ElephantsAndMiasmas · 24/04/2012 11:57

Good for you, Bamboo. Come to think of it, I suppose my mother was doing for us what she wished her own mother had done for her :(

grimbletart · 24/04/2012 12:43

Bamboo - good for you. In effect you are practising what I said in my post - zero tolerance. I agree with what everyone has said about relationships, role models, examples, ensuring their sons respect women as autonomous individuals etc. but the bottom line has to be zero tolerance from grandmothers, mothers, wives, girlfriends - and decent men. Abusive men have to be shunned as pariahs to change what is all too often seen as merely an aberration of normal behaviour Until that happens we are tinkering round the edges.

bamboobutton · 24/04/2012 14:05

grimbletart- thats the trouble with my female inlaws. mil and sil (and dhAngry ) actually went to fils house and cleaned up the blood from when he almost beat his last partner to deathShock[anger] everything was swept under the rug and fil never had to face any consequences, until i let him know that i knew everything.
as i said, i suspect fil is NPD and everyone was so... i dunno, scared of him? warped by their violent upbringing?.. that they happily did it and never questioned or challenged what he had done. mil even goes and cleans fils house!!

which is why the kids can see mil and sil but contact will kept to a minimum, i don't want ds and dd to be some more of fils handmaidens.

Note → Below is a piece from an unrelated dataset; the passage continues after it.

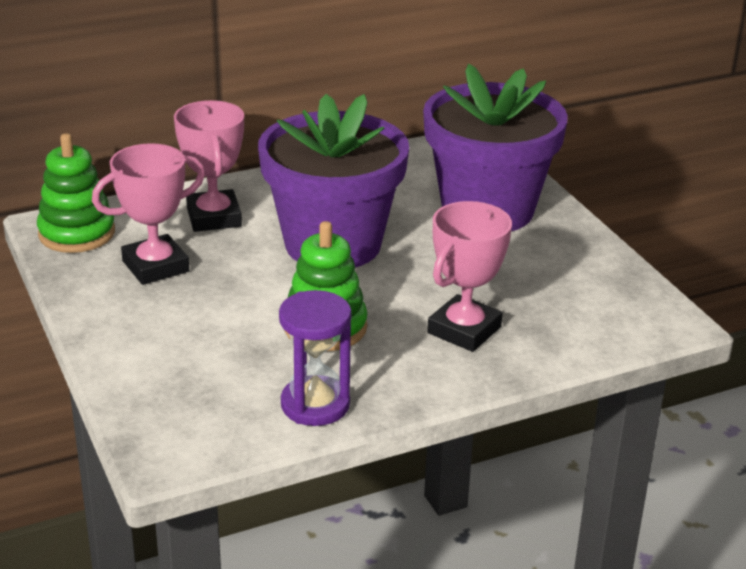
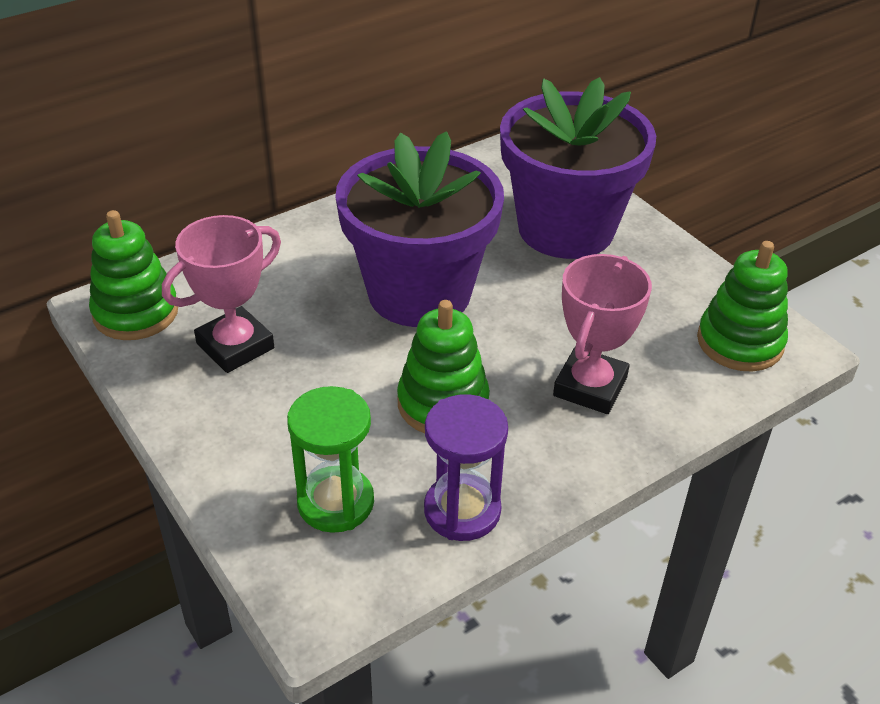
camera: 10 degrees left, 10 degrees up
(207, 386) = (335, 502): none -> green hourglass
(214, 217) = (282, 273): pink trophy -> none
(619, 312) = (740, 342): none -> green stacking toy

Sanjeev · 24/04/2012 14:07

The thing is Grimble, there always seems to be another woman willing to take up with the abuser - 'ooh, I can change him...'. I think that abusers do not change because they do not see the need to.

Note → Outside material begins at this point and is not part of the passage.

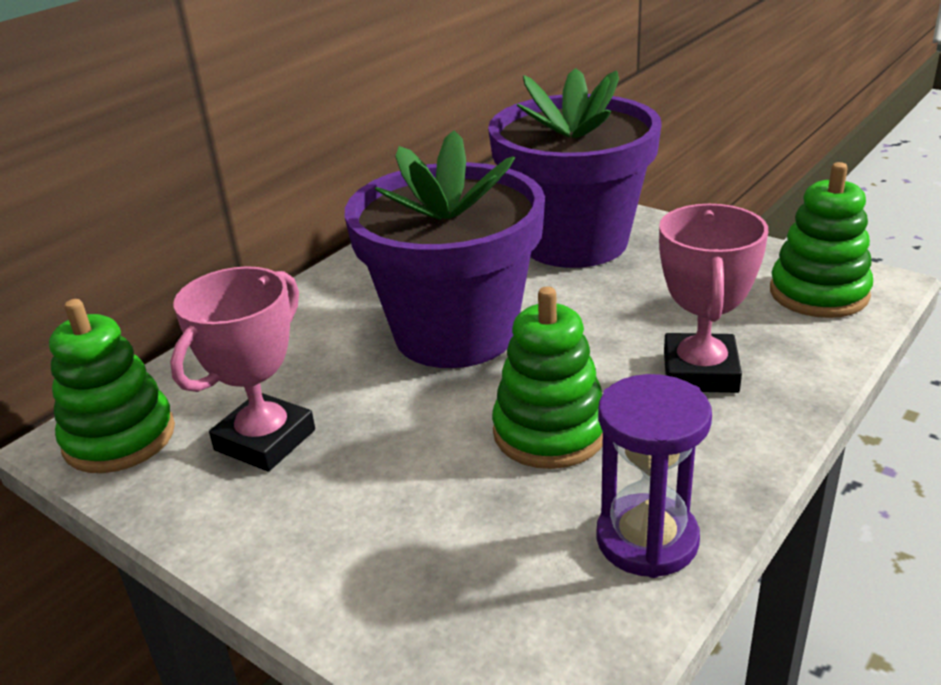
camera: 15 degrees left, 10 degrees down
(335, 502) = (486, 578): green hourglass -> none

Northernlurker · 24/04/2012 17:55

Interested to see some replies.
I absolutely agree that it is the violence in men that should change but in the absence of a miracle cure for that, I think we just have to work with what we have. I can't raise a decent and gentle man because I only have girls. All I can do is equip them to ensure they can practice zero tolerance in their relationships and help their friends do the same.
I told them that wherever they are on the Earth, whatever had happened in their lives, however many dcs, however many years they'd been married there would never be a time that I wouldn't help them get out of a relationship if they needed to get out. I know Society conspires to keep women in dangerous relationships. All I can do is draw a line in the sand and say it won't happen to my daughters if I can help it. That's a sort of zero tolerance isn't it?

OP posts:
ElephantsAndMiasmas · 24/04/2012 18:39

"You can't change him" is a crucial message that my dad impressed upon me (he worked with young people a lot) and it definitely helps.

KRITIQ · 24/04/2012 19:42

Sanjeev, I would suggest that the belief that women can "make a bad man good" with love and attention is a very, very strong message within the social conditioning of women and girls.

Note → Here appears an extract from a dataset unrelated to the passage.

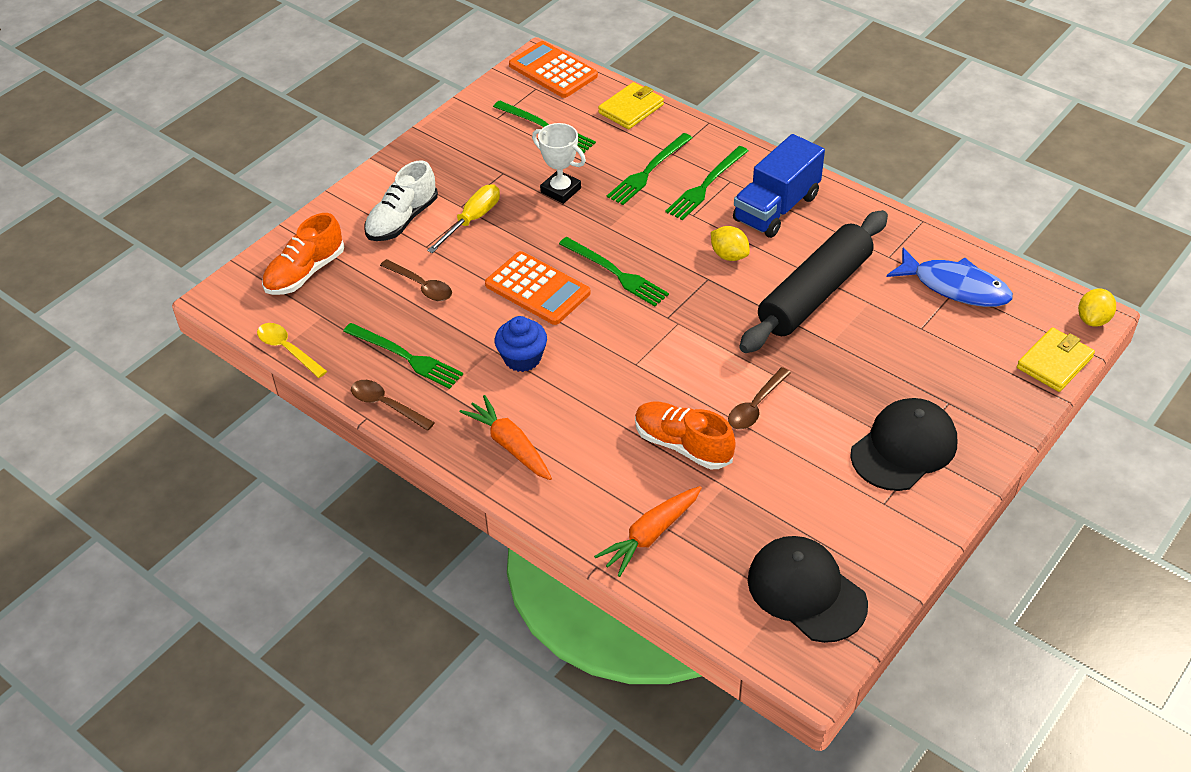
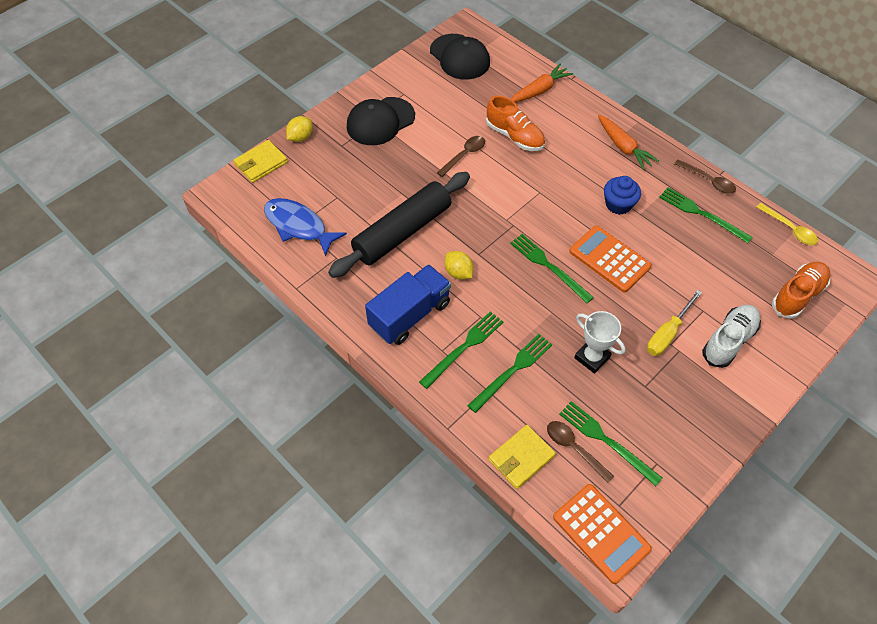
camera: 175 degrees left, 10 degrees up
(421, 286) = (700, 272): brown spoon -> brown spoon (574, 448)
(1093, 319) = (217, 190): yellow lemon -> yellow lemon (300, 137)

I agree that abusers don't change because they see no benefit in doing so. Why should they if there are no real disincentives? The criminal justice system is very meh about punishment for perpetrators of violence against women. The general public are quick to excuse abusive behaviour and blame victims for "making them do it."

But, it's far too simplistic (and dare I say victim-blaming,) to suggest that individual women somehow have the "power" to stop men's violence.

chipmonkey · 25/04/2012 13:32

I also think there is a culture in movies/novels where the hero is tall, dark and moody. Since when was being moody a good thing? Red flag as far as I'm concerned!

MsAnnTeak · 25/04/2012 20:42

Bossofme

"I don't really know what the cycle breakers are though - what makes some people repeat the pattern and others change it?"

When the penny eventually drops, is an expression we would use. Unfortunately for some it probably doesn't or they feel it's too late. Once enlightened with a great deal of time, effort and support from those around it can be achieved.